**La consigne**
Indiquez si chacune des affirmations suivantes concorde avec l'extrait sur le Doyen Carbonnier, en répondant par oui ou par non et en citant mot pour mot les termes de l'extrait qui permettent de trancher. (a) Selon Carbonnier, la sociologie juridique devait aussi étudier les documents littéraires et iconographiques. (b) D'après l'extrait, seule une œuvre d'art dont le sujet touche au droit peut dire quelque chose au juriste. (c) La nature morte figure parmi les sujets d'œuvres d'art mentionnés.

**Extrait choisi**
Le Musée Imaginaire
Humaniste et homme de culture, le Doyen
Jean Carbonnier était autant versé dans la connaissance
des arts que dans celle du droit ou de la littérature. La
sociologie juridique se devait aussi, selon lui, d’étudier
les documents littéraires et iconographiques.
Mais, de même que le roman le plus strictement littéraire
peut charrier des paillettes juridiques, dans l’œuvre
d’art, sous un sujet parfaitement étranger au droit
– scène de genre, portrait, paysage, voire nature
morte – le juriste peut percevoir quelque chose qui s’adresse
obscurément à lui. L’analyse iconographique
fera remonter ce juridique à la lumière.
(Sociologie juridique, PuF, 2004, p. 183)

**Les lignes**
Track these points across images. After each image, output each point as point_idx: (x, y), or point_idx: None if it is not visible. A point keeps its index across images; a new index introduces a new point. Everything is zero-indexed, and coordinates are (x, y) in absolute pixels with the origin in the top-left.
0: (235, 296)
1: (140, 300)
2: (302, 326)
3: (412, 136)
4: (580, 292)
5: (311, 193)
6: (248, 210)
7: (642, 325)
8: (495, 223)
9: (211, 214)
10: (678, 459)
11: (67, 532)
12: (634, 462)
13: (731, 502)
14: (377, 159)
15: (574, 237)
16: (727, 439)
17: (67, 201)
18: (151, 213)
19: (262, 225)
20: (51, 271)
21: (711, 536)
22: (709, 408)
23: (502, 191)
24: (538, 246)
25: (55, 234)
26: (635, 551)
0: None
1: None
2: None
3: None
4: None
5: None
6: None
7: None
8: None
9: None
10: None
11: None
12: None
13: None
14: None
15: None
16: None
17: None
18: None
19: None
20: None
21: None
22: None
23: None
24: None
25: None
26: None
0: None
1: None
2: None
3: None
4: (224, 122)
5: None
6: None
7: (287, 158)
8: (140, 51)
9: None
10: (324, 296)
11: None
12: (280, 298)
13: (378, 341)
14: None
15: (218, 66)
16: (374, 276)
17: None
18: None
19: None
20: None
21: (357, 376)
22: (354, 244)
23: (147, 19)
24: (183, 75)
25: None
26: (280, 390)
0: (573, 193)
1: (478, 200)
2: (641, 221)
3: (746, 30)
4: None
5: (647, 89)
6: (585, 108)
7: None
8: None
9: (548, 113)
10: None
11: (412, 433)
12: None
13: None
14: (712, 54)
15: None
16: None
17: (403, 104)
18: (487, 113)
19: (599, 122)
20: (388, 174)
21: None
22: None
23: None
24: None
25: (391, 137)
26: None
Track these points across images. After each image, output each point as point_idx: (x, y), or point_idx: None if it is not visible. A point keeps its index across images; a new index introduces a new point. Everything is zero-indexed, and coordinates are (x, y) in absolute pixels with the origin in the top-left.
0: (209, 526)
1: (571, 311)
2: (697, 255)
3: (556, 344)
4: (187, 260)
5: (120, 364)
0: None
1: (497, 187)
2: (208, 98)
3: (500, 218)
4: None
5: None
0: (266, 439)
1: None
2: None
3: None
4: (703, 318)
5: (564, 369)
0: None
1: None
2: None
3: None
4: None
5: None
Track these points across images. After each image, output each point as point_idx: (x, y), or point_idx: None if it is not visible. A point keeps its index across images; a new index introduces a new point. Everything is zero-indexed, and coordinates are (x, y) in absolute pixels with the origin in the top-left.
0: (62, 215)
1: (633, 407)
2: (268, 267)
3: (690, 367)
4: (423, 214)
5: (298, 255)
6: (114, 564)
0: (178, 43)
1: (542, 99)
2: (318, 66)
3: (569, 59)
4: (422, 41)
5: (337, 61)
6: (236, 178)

**Bonne réponse**
(a) Oui : « La sociologie juridique se devait aussi, selon lui, d’étudier les documents littéraires et iconographiques ».
(b) Non : « sous un sujet parfaitement étranger au droit ».
(c) Oui : « voire nature morte ».